First, to again point out how silly listening to Austrians hand wave about the end of the world, I present Peter Schiff being wrong for two hours.
Second, this is just 20/20 hindsight. Murphy is right in that obviously someone would be better off if they sold off a lot of stuff before the crash happened. The problem is that no one should actually listen to Austrians when they talk about most things but especially about crashes. Someone would definitely be better if they just invested in index funds rather than get consulted by RPM even if one of the crazy predictions came right every once and while.
The efficient-markets hypothesis comes in various forms. There is, indeed, a large empirical literature, in which Fama and others conducted falsifiable tests.
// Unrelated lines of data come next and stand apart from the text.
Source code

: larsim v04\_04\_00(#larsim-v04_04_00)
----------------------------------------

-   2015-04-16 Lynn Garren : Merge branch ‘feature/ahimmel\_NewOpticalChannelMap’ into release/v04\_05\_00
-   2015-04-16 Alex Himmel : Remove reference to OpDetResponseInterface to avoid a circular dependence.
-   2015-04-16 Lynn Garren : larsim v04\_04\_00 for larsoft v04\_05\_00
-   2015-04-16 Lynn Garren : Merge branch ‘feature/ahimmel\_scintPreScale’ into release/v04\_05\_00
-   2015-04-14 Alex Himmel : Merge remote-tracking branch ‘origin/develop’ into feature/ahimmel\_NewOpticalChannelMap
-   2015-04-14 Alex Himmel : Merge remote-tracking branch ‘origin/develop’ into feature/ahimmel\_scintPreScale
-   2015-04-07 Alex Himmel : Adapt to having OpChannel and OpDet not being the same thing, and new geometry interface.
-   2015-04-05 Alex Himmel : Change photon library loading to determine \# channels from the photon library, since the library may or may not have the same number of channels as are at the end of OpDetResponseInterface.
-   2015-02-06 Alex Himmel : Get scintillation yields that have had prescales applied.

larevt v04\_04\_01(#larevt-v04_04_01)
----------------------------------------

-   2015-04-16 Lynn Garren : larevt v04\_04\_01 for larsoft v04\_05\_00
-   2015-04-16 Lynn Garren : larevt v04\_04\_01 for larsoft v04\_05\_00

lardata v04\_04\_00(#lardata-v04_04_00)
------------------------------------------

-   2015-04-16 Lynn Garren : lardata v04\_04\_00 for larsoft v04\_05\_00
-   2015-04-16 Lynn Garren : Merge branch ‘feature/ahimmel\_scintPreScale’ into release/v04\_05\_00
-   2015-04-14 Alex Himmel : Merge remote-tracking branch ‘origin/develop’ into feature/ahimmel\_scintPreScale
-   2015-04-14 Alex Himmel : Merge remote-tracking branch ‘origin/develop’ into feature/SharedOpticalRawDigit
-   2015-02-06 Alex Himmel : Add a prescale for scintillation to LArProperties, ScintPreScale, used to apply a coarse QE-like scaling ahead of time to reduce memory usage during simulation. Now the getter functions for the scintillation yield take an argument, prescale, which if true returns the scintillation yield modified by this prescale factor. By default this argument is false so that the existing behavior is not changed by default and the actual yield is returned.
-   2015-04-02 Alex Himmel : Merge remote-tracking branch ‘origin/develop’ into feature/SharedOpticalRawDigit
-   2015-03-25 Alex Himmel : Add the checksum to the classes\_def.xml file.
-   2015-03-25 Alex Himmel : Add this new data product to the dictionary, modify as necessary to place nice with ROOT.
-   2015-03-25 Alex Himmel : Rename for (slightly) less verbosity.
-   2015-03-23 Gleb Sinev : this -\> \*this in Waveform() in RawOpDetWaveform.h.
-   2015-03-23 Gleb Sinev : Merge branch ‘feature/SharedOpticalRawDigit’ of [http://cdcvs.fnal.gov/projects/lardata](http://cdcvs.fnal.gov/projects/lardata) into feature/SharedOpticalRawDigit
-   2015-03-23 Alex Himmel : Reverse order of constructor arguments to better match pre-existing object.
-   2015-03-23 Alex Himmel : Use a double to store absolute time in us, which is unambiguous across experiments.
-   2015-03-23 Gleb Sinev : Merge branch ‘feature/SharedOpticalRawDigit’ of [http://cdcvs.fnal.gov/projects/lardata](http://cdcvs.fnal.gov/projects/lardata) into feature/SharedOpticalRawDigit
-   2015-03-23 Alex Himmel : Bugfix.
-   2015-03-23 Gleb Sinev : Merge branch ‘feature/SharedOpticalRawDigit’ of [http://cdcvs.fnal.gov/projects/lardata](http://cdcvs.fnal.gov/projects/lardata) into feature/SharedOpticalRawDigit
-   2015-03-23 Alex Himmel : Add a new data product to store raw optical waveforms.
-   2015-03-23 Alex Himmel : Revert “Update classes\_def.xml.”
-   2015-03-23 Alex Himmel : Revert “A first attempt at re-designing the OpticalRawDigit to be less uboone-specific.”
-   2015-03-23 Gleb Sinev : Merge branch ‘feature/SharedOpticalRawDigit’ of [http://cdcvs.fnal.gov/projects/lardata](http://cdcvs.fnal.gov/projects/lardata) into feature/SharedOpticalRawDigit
However, as I hope I've demonstrated with the quotations above, in practice the efficient-markets hypothesis is actually a tautology, or a way of viewing the world.
There's nothing wrong with using a priori mental frameworks to parse economic reality; indeed that is one of the defining characteristics of Misesian praxeology . However, as the quotes show, many of the EMH apologists think they're independently confirming the EMH, when, in fact, their goggles simply force all evidence into conformity with their presuppositions.
As I have shown the EMH is not just a tautology. There are two main parts to it, the impossibility of beating the market consistently and whether prices are objectively “correct”. The second part is harder to really determine but the first part seems absolutely correct. Murphy's main argument seems to basically be that Austrians aren't listened to and ergo EMH is wrong which would be correct if Austrians were worth listening to.
Fama always get’s his pound of flesh. Murphy BTFO.